On Mon, 14 Sep 2015, Kaushal Shriyan wrote:
Hi,
I have been reading rsyslog documentation for setting up rsyslog client
server configurations. I am not sure if i understand the sentence "A Linux
host running rsyslog can send all or individual logs to another rsyslog
host over a TCP or UDP connection."
I will appreciate if someone can help me understand on what context i
should use tcp or udp.
UDP is fire-and-forget, if there is a network problem, or the destination is
down, the sender doesn't know about it and the message will be lost.
TCP will handle some network interruptions and still get the message through,
but can still loose messages if the connection is cut or the destination system
reboots.

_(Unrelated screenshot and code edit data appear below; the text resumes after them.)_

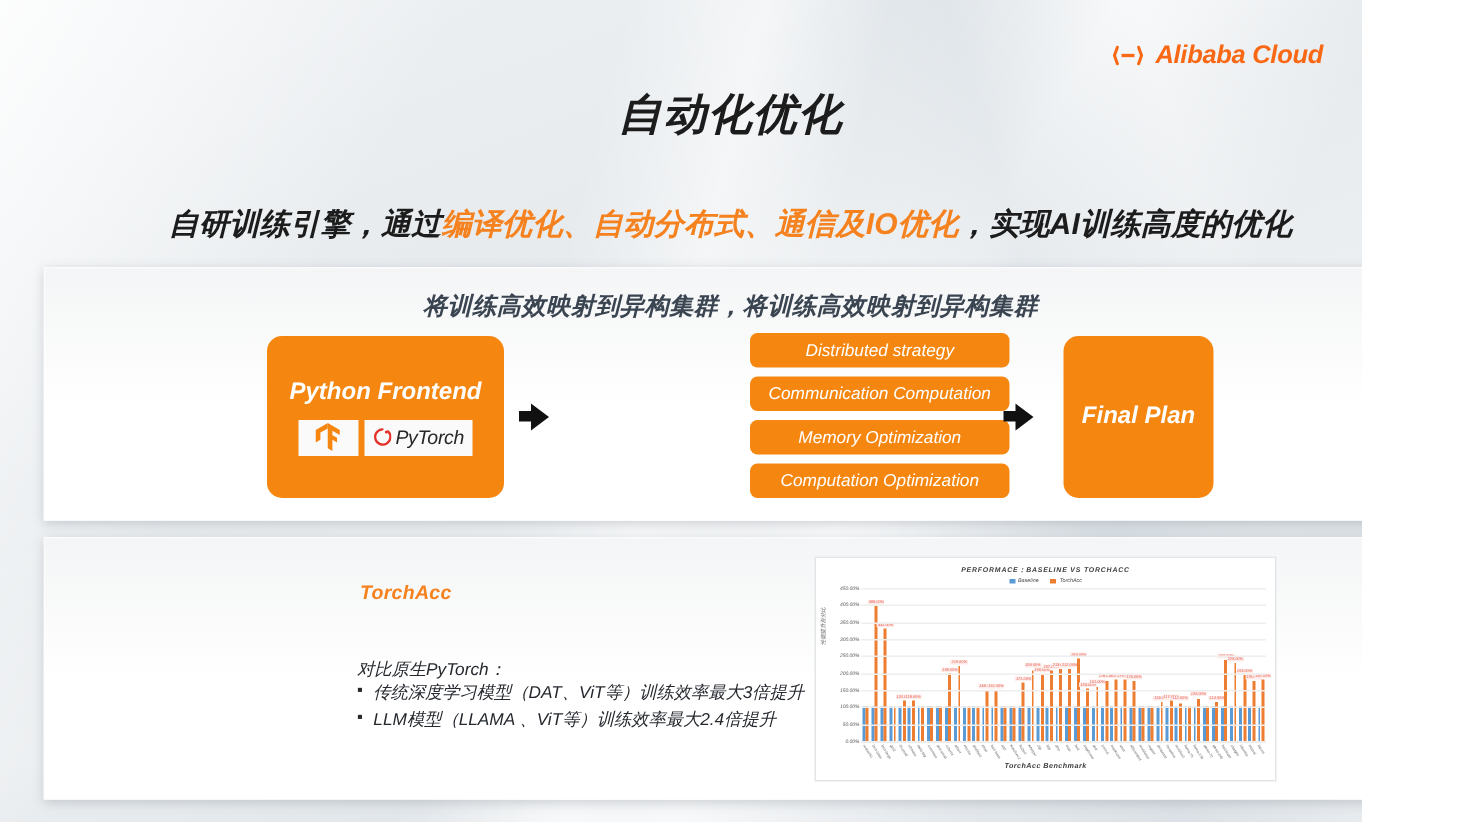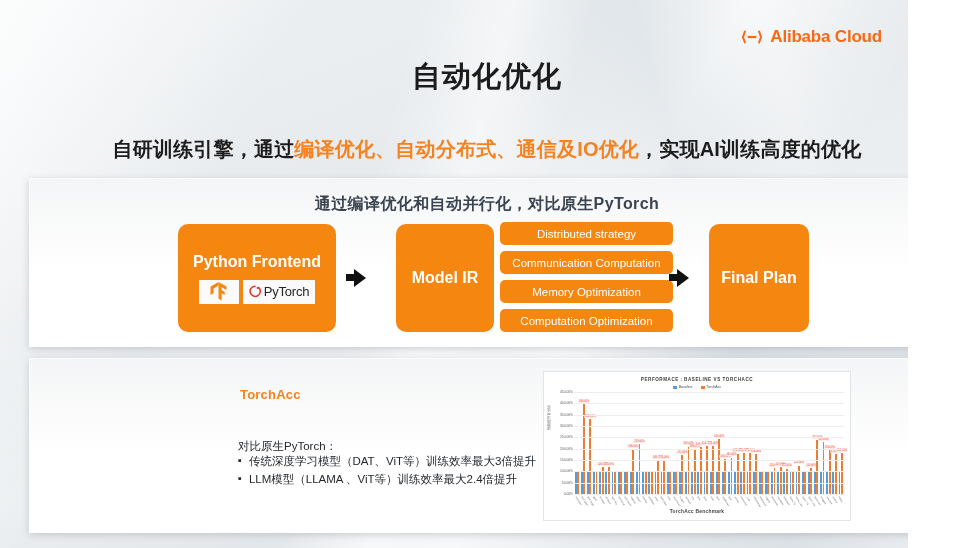--- a/index.html
+++ b/index.html
@@ -21,6 +21,7 @@
       linear-gradient(118deg, rgba(255,255,255,0.85) 0%, rgba(255,255,255,0.0) 26%, rgba(255,255,255,0.0) 46%, rgba(255,255,255,0.75) 62%, rgba(255,255,255,0.0) 78%),
       linear-gradient(160deg, #eef1f3 0%, #e6eaed 38%, #eceff1 58%, #dfe4e8 78%, #e9ecef 100%);
     overflow: hidden;
+    font-style: italic;
   }
   .sheen {
     position: absolute;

TCP has the disadvantage that if the receiving system is having
problems, the sending system will keep all the messages it's trying to send, and
if the sending system runs out of queue space, the sending system will stop
(unable to login, whatever service is attempting to write logs will stop, etc)
RELP handles far more types of errors, but has the same type of problem that TCP
can have when things go wrong.
If you are sending to a system on the same network, I recommend using UDP, if
you are sending things through a bottleneck, you should look at TCP or RELP, but
keep the drawbacks in mind and setup appropriate sized buffers.
I recommend that everything send it's logs to a local relay box, and that relay
box be configured for the reliable delivery to remote systems. That way you
queue/reliability settings only need to happen on the relay boxes (you do make
them HA right?) not on every system.